Saved data entries:
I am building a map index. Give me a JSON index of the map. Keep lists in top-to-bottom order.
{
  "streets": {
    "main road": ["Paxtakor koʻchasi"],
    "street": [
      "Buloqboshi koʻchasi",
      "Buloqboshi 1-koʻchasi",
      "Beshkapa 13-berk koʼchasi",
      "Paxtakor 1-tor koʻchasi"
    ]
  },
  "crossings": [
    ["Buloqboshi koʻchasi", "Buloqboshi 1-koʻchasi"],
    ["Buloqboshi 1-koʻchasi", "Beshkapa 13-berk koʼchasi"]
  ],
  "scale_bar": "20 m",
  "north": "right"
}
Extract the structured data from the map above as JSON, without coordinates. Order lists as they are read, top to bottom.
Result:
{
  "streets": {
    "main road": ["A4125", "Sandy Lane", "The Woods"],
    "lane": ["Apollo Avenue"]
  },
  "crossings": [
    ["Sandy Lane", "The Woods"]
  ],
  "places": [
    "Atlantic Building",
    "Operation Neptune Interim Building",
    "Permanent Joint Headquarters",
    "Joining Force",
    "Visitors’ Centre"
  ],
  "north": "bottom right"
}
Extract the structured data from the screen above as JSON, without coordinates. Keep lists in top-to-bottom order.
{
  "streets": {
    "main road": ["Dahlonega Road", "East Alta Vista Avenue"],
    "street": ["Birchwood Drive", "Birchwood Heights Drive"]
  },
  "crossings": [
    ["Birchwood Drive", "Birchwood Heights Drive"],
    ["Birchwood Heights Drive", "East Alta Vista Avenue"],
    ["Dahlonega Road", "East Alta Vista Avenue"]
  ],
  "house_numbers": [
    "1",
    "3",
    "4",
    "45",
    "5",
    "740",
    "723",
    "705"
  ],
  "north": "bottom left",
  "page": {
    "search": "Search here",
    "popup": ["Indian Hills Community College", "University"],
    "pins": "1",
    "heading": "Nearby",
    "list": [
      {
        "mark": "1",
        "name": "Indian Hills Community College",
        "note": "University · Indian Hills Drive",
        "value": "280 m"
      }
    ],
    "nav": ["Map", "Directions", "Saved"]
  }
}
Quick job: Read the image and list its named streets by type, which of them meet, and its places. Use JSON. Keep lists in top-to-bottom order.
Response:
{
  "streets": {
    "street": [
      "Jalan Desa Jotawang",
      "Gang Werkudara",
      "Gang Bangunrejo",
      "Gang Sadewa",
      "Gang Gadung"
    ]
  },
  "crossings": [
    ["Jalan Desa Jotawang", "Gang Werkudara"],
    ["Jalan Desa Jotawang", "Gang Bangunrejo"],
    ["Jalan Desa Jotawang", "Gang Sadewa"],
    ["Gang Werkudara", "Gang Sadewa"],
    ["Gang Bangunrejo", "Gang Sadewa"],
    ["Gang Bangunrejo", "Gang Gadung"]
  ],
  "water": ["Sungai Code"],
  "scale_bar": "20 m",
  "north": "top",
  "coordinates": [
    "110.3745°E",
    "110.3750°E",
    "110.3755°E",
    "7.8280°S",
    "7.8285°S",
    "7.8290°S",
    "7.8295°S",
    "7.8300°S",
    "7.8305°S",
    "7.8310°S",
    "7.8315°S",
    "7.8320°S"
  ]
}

DIRECTIONS FOR THIS TASK:
Print from the line containing "Quick job: Read" to the last line above, exactly as written.

WORKED SOLUTION:
Quick job: Read the image and list its named streets by type, which of them meet, and its places. Use JSON. Keep lists in top-to-bottom order.
Response:
{
  "streets": {
    "street": [
      "Jalan Desa Jotawang",
      "Gang Werkudara",
      "Gang Bangunrejo",
      "Gang Sadewa",
      "Gang Gadung"
    ]
  },
  "crossings": [
    ["Jalan Desa Jotawang", "Gang Werkudara"],
    ["Jalan Desa Jotawang", "Gang Bangunrejo"],
    ["Jalan Desa Jotawang", "Gang Sadewa"],
    ["Gang Werkudara", "Gang Sadewa"],
    ["Gang Bangunrejo", "Gang Sadewa"],
    ["Gang Bangunrejo", "Gang Gadung"]
  ],
  "water": ["Sungai Code"],
  "scale_bar": "20 m",
  "north": "top",
  "coordinates": [
    "110.3745°E",
    "110.3750°E",
    "110.3755°E",
    "7.8280°S",
    "7.8285°S",
    "7.8290°S",
    "7.8295°S",
    "7.8300°S",
    "7.8305°S",
    "7.8310°S",
    "7.8315°S",
    "7.8320°S"
  ]
}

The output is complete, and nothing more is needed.